Sementara itu, Kayo--bukan nama sebenarnya--pekerja yang mengangkut galon minyak solar ke lokasi tambang emas ilegal di hulu Sungai Penetai.
Ia menceritakan berangkat sebelum fajar dari Dusun Serpih, Desa Muara Hemat, galon-galon berisi minyak solar sudah siap dibawa ke lokasi tambang.
Dalam sekali angkut, Kayo bisa membawa tiga galon. Masing-masing galon berukuran 30 kilogram. Galon disusun di punggung sampai di atas kepala.
Beban berat di pundak, tak menyurutkan langkah pria 45 tahun untuk mendapatkan pundi-pundi rupiah.
Dia harus berjalan kaki berpuluh-puluh kilometer melewati jalur setapak, menembus hutan dan menyeberangi sungai.
Dari titik pengangkutan Dusun Serpih sampai ke lokasi tambang emas ilegal, upah angkut mencapai Rp 750.000 per jeriken. Dalam satu kali angkut, dia bisa mengantongi duit bersih dua juta rupiah.

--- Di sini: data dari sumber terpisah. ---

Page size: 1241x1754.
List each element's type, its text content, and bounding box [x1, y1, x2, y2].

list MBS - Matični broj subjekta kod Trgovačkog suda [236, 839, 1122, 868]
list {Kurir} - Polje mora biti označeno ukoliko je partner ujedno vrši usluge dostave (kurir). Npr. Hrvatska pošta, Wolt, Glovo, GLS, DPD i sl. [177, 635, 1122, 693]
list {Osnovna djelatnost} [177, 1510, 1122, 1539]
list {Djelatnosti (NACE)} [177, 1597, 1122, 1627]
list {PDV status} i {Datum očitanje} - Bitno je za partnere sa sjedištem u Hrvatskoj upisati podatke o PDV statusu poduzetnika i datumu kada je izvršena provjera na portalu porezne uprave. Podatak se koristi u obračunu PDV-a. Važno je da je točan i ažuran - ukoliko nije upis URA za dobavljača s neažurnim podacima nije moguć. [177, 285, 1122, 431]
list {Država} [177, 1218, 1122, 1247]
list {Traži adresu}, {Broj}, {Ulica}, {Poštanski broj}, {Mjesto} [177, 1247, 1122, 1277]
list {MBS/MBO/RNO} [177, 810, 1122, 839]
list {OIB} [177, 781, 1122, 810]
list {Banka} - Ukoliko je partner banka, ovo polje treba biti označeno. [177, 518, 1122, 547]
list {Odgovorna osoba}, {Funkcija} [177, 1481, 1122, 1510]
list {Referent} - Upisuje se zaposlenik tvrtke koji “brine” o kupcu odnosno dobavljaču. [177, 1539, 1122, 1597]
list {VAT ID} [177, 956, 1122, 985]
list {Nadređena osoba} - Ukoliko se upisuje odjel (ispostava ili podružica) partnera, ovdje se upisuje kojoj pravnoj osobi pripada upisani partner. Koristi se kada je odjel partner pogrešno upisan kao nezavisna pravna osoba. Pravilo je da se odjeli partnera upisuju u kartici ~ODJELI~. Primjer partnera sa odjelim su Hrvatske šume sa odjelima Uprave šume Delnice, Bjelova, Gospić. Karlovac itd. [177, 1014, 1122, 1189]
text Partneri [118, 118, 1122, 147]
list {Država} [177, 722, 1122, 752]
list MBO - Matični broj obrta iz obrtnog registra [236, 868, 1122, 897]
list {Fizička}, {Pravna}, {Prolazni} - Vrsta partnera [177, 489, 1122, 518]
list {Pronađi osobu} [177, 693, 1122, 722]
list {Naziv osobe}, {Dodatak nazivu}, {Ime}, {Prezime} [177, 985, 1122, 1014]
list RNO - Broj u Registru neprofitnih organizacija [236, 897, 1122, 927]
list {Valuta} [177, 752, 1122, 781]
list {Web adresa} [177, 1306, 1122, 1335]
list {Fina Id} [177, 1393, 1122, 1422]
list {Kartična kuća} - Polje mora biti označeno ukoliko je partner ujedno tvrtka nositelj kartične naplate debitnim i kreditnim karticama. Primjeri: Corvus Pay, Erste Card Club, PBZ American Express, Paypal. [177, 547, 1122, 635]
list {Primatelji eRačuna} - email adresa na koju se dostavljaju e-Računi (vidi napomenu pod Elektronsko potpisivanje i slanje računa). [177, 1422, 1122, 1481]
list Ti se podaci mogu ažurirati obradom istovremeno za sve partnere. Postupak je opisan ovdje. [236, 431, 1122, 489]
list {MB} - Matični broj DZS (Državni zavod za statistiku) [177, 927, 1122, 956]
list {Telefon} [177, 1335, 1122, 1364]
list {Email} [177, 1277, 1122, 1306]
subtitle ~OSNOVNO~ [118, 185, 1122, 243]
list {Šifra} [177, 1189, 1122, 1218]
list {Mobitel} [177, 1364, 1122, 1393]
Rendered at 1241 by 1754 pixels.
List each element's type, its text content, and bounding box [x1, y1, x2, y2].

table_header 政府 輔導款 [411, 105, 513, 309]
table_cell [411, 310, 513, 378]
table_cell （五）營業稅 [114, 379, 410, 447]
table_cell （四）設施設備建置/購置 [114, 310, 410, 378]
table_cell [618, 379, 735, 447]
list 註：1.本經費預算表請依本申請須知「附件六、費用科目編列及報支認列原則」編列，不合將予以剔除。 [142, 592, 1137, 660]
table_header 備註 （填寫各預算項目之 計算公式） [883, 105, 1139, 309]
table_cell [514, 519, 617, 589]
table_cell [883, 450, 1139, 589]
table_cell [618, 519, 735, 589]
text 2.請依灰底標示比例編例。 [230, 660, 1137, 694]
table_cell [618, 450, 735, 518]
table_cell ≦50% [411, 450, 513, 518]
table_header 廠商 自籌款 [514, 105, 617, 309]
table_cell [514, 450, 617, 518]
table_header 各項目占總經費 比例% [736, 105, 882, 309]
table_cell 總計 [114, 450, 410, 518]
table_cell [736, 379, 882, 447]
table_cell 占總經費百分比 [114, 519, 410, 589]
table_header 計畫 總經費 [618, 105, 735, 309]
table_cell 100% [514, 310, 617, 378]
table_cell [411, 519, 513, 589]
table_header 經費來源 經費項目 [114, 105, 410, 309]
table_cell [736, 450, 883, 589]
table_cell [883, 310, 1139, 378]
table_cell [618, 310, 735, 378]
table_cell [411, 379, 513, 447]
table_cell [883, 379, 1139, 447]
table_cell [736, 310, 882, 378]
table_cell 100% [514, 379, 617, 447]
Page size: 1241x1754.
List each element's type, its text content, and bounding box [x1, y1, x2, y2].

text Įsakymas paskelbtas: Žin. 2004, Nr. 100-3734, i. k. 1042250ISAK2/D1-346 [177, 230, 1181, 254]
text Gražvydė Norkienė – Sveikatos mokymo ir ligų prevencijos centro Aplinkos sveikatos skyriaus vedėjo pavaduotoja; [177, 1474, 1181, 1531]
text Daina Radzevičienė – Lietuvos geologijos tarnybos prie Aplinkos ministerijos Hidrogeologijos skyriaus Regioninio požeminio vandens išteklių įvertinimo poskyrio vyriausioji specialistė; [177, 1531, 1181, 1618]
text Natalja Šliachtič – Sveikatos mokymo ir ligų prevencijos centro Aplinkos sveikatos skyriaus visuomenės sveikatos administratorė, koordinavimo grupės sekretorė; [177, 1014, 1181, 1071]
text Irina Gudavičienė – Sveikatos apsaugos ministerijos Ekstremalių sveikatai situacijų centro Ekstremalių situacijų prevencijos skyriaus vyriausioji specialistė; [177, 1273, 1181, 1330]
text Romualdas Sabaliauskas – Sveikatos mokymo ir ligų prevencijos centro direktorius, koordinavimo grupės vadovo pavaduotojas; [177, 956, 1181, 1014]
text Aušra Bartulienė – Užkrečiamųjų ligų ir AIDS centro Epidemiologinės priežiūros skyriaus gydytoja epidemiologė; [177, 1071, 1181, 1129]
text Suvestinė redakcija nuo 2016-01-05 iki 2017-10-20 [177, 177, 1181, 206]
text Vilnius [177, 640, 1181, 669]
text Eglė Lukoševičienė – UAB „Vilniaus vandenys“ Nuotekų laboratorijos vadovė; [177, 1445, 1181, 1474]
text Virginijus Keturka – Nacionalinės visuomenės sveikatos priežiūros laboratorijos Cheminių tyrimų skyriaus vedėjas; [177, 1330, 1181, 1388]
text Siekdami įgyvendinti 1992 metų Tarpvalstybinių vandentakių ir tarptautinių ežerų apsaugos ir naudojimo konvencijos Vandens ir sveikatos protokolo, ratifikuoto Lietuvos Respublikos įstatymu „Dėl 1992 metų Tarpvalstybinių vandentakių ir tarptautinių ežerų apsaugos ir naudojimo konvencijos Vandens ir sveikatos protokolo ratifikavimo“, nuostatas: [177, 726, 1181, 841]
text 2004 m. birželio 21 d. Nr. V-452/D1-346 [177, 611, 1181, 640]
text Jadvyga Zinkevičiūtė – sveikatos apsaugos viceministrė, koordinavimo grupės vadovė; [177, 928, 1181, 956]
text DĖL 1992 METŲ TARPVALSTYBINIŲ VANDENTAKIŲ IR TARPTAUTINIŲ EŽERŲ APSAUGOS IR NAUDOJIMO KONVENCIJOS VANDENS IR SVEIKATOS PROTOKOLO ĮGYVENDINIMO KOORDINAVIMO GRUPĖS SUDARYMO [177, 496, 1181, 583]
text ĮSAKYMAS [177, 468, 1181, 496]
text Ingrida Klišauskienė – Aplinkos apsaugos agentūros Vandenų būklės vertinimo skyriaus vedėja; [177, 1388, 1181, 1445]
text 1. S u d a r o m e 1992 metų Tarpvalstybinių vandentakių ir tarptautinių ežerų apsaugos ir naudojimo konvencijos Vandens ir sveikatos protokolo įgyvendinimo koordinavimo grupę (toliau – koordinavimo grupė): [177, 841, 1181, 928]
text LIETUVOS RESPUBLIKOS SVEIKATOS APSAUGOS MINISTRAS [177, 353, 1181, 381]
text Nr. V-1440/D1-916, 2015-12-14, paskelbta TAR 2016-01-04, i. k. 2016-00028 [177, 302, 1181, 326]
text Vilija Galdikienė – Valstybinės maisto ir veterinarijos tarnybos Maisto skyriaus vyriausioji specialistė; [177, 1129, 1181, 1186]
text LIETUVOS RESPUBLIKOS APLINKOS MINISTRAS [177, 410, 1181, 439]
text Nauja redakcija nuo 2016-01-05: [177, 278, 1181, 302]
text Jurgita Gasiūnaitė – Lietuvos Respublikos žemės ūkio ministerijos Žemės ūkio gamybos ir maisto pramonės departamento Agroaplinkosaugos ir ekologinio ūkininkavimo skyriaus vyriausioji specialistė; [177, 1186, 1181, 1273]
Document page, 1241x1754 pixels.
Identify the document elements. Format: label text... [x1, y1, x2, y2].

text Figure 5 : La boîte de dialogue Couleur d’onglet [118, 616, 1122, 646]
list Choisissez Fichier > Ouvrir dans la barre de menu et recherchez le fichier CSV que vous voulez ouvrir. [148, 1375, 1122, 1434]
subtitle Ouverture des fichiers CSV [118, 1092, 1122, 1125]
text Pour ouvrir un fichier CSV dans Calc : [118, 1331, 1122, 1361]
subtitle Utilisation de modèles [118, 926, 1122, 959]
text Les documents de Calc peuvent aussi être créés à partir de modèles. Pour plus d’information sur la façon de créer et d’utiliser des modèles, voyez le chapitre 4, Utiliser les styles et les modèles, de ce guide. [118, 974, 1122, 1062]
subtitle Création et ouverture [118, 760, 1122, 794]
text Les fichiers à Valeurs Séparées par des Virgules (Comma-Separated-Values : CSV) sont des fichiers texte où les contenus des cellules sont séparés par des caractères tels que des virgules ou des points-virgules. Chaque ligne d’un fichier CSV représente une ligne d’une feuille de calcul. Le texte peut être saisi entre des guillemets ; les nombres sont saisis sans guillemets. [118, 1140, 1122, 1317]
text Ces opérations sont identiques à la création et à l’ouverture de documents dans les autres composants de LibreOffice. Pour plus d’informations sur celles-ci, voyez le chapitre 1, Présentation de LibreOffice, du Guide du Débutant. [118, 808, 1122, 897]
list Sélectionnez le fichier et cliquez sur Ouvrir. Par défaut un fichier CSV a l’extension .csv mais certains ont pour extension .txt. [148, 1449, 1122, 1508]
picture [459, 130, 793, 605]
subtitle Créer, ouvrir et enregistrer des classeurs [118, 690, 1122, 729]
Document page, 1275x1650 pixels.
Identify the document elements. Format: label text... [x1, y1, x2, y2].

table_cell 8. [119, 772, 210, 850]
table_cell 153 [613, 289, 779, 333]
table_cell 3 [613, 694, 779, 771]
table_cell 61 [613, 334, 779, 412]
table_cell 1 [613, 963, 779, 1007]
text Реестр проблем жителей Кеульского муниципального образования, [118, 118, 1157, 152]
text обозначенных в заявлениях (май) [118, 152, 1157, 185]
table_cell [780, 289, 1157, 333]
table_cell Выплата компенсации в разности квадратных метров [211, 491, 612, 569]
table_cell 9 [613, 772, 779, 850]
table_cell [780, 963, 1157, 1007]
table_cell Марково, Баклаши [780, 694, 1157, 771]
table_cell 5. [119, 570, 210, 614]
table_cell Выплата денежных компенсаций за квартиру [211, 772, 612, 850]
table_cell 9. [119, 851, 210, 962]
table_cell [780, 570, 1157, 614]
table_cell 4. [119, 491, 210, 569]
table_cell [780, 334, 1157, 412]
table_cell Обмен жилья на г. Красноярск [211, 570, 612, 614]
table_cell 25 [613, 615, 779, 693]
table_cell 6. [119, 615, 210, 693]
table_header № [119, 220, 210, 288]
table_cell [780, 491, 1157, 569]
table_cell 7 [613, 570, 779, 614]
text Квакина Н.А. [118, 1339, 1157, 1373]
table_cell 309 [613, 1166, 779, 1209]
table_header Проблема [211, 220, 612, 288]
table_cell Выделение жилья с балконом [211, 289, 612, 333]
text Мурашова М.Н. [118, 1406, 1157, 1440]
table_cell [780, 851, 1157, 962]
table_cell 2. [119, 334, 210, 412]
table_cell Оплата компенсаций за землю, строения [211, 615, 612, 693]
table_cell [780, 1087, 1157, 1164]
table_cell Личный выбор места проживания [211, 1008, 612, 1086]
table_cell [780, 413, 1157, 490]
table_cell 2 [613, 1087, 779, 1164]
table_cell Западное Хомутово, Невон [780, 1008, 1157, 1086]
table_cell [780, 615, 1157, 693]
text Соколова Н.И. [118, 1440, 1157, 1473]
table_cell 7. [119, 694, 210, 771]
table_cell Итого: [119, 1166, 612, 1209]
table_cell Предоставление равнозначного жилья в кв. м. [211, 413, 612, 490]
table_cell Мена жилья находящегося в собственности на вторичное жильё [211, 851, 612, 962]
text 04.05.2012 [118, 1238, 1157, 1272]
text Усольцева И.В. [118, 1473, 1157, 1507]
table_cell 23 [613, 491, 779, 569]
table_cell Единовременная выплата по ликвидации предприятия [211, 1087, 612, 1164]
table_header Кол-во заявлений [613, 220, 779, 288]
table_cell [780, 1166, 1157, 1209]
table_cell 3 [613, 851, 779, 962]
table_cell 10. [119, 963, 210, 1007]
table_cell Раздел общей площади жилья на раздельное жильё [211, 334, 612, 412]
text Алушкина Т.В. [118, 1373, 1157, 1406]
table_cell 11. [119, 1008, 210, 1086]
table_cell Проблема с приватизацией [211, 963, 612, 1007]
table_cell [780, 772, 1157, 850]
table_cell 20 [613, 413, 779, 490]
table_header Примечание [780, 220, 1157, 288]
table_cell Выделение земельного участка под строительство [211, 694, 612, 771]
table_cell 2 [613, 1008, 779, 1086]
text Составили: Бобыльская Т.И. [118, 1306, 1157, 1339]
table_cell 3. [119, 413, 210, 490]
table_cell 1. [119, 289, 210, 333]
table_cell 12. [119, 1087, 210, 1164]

“Saya sekarang berhenti total (angkut minyak), di jalur angkut minyak sampai ke lokasi tambang ramai sekali seperti pasar. Di lokasi bisa sampai ratusan orang,” kata Kayo menceritakan kembali tentang pekerjaannya itu pada 12 Desember 2023.
Baca juga: 2.000 Batang Kayu Putih Ditanam di Lahan Bekas Tambang Ilegal
Teramat sukar masuk ke lokasi tambang emas ilegal. Para penambang sangat anti dengan orang luar. Sistem antar minyaknya pakai surat delivery order.
“Sampai di lokasi kita harus minta stempel untuk bukti kalau minyak yang kita bawa sudah sampai,” kata Kayo.
Setelah mendapatkan stempel maka dia menemui tangan kanan pemodal, untuk meminta bayaran.
Hampir setahun bekerja menjadi pengangkut minyak solar, Kayo mengaku tangan kanan pemodal berganti-ganti.
Tetapi pemodal utamanya tak berubah yakni Sondes. Dia juga orang pertama yang membuka tambang emas ilegal di hulu Sungai Penetai. Dia mulai merintis jalan ke lokasi tersebut, sejak 2014.
Informasi terkait pemodal dan pemilik alat berat diperoleh Kayo dari rekannya yakni pemuda-pemuda Perentak, Kecamatan Pangkalan Jambu.
Menurut dia, 80 persen pengangkut minyak untuk tambang emas di kawasan TNKS adalah pemuda, yang berasal dari Desa Perentak dan sekitarnya.
Warga daerah ini, banyak yang bekerja sebagai tukang box atau orang yang bekerja memisahkan emas dari pasir dan batu. Selanjutnya menjadi tukang langsir minyak, dan orang yang mendulang.
Baca juga: Timnas Anies-Muhaimin Dorong Penegak Hukum Usut Aliran Dana Tambang Ilegal untuk Kampanye
Hal senada disampaikan mantan pemodal kecil-kecilan tambang emas ilegal, NT. Dia urung berburu emas karena selalu buntung. Bermain emas dengan modal cekak membuatnya kelimpungan.
Awalnya dia harus menyewa alat berat dengan harga beragam mulai dari Rp 150 juta.
Kemudian harus mencari pekerja yakni mandor, operator, pelangsir minyak solar dan tukang box. Minimal setiap satu alat berat yang beraktivitas harus ada 10 pekerja.
Tukang box ini memang kerjanya membutuhkan banyak orang. Lantaran memisahkan emas dari pasir, batu dan tanah.
Butiran emas kemudian dibakar untuk dibentuk menjadi bongkahan kecil. Baru kemudian ditimbang dan dijual ke penadah.
“Sondes ini seolah pemilik lokasi tambang. Setiap pemodal yang mau kerja di lokasi, harus bayar upeti sama dia. Setor uang keamanan, jadi kalau ada razia dapat bocoran,” kata NT.